Sadece hikayelerimiz farklı

İşten çıkartılan tüm işçilerin hikayesinin farklı olduğunu ancak ortak noktalarının işten haksız yere atılmaları olduğunu kaydeden Konuk, “İşten atılan bir arkadaşımız depremzede, eşi hasta ve tedavi sürecinde ama bu süreçte eşini de bizi de yalnız bırakmıyor. Bir arkadaşımızın birkaç gün sonra düğünü var. Kimimiz iş başı yapacağı bilgisini aldığında eski çalıştığı yerden tazminatlarını yakarak belediyede işe başladı. Çocuğu yoğun bakımda yatarken işe alındığı haberini alan arkadaşımız var. Direniş alanına gelirken yol parasını karşılayamayan arkadaşlarımız var. Hepimizin hikayesi farklı ortak noktamız haklılığımız” diye konuştu.

150 kişiden fazlası işten çıkartıldı

Farklı farklı alanlardan 150’den fazla kişinin işten çıkartıldığını belirten Konuk, “Söylemek zorundayız ki sürecin başından bu yana yanlış bilgiler kasıtlı olarak kamuoyunda dolaşıma sokulmakta. İşten çıkarılan sayısı iddia edildiği gibi 20 değil, bize ulaşan 150’yi aşkın arkadaşımızın işine son verilmiş durumda. Ve işten çıkarılacakların sayısının binleri bulabileceği konuşulmakta. Bir diğer yanlış bilgi ise işine son verilebilenlerin yalnızca büro personeli olduğu ve herkese başka iş kollarında çalışması için teklifte bulunulduğu yalanı. Oysa bizler işine son verildiğinin bilgisi dahi verilmeden günlerce çalışmaya devam eden arkadaşlarımız var. Üstelik yalnızca büro işçisi değil, içimizde katı atık işçileri, ataması yapılmayan öğretmenler, kapsam dışı 15 mühendis arkadaşımız ve daha çok sayıda farklı işleri üretenlerimiz var” ifadelerini kullandı.

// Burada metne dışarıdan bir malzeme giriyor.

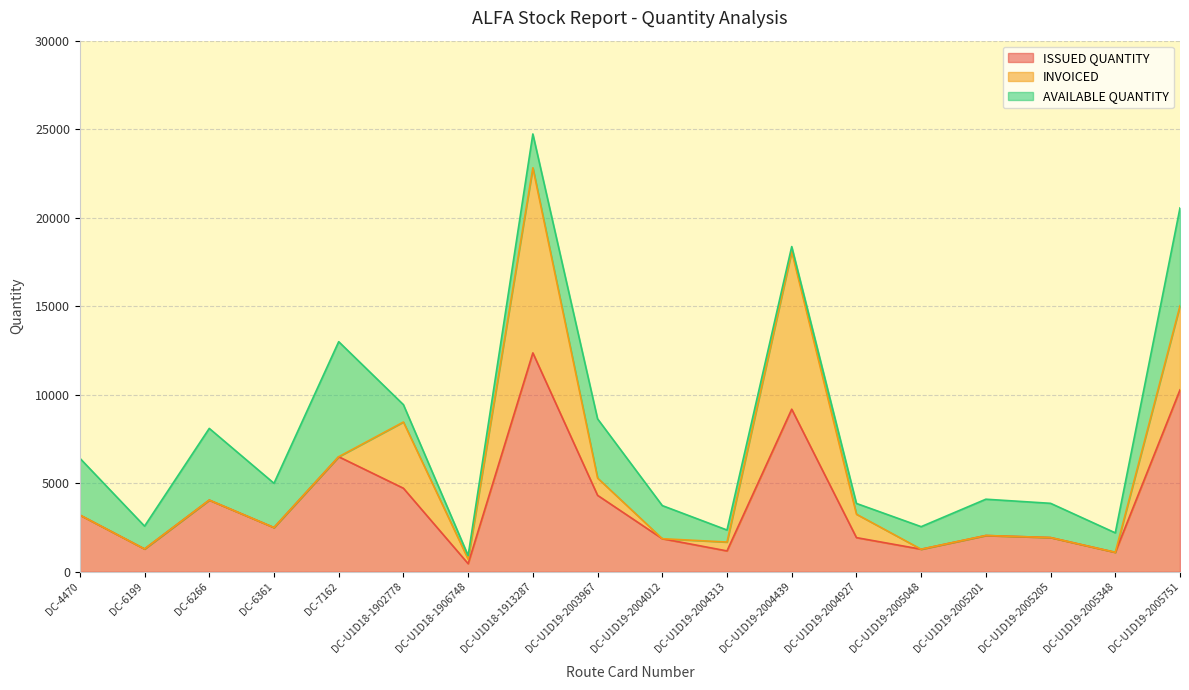

Which series has the largest range (max minus min)?

ISSUED QUANTITY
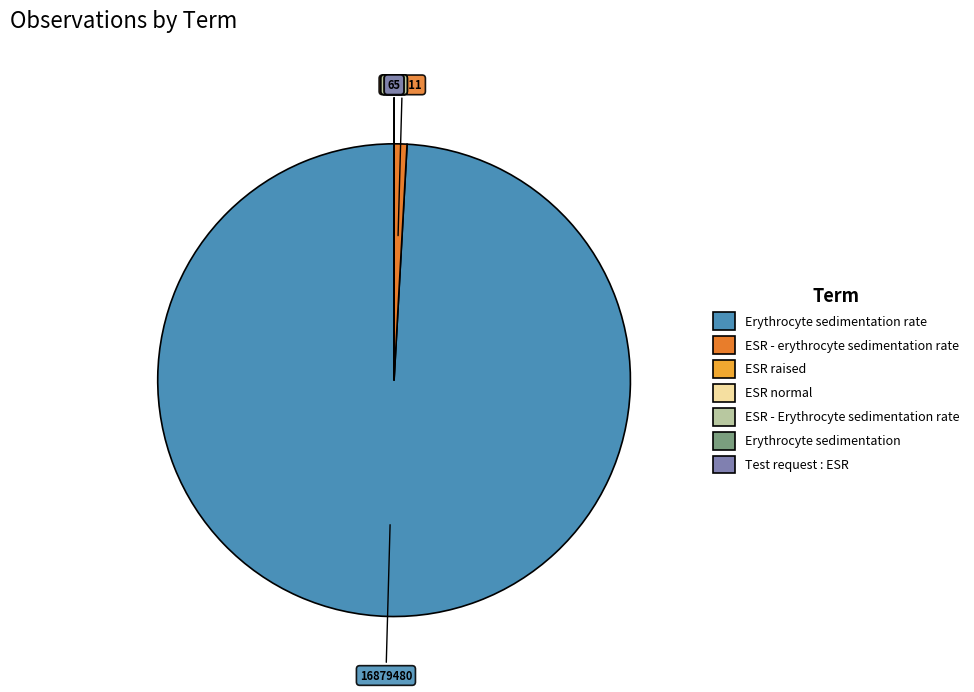

Does any single category account for the majority?

Yes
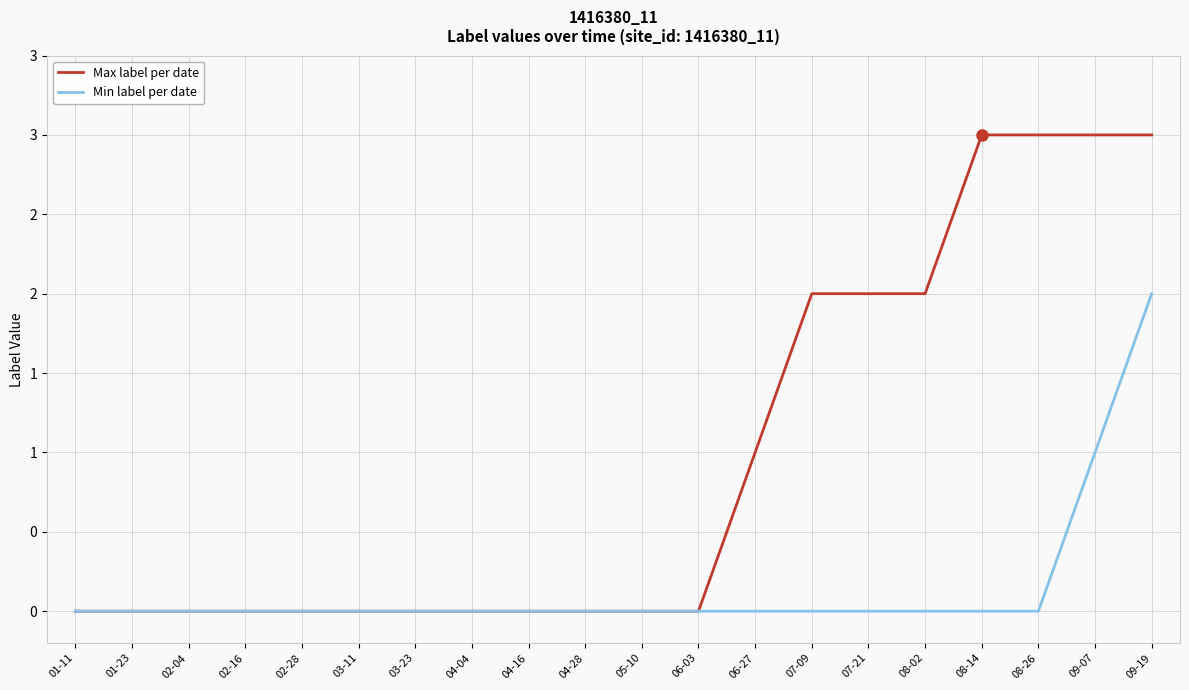

Between 07-09 and 08-14, which series saw the biggest shift?

Max label per date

Siyasi çekişmenin faturası emekçiye kesilmesin

Aday adaylığı sürecindeki siyasi çekişmenin faturasının, emekçiye kesilmemesi gerektiğini söyleyen Konuk, Tugay’a ve CHP üst yönetimine işlerini geri vermeleri çağrısında bulunarak şöyle konuştu:
“Biz hakkımız olanı istiyoruz, seçimlerde aday belirleme süreçleri de buralarda yaşanan kişisel kavgalar da biz emekçilerin gündemi değil, eski yönetimle yeni yönetim arasında yaşanan siyasi çekişmelerde olan biz emekçilere oluyor. Buradan Sayın Cemil Tugay’a ve CHP yönetimine sesleniyoruz bu haksızlığa dur demek iki dudağınız arasından çıkan bir sözcüğe bakar.  Biz hakkımızın bilincindeyiz, bir araya geldiğimizde güçlü olduğumuzun farkındayız. Yalnızca hakkımızı istiyoruz. Tüm yurttaşların hak ettiği gibi insanca şartlarda çalışıp yaşamımızı kazanmak istiyoruz. Hakkımız olanı, işimizi alana kadar hiçbir yere gitmeyeceğiz! Biz haklıyız, biz kazanacağız!”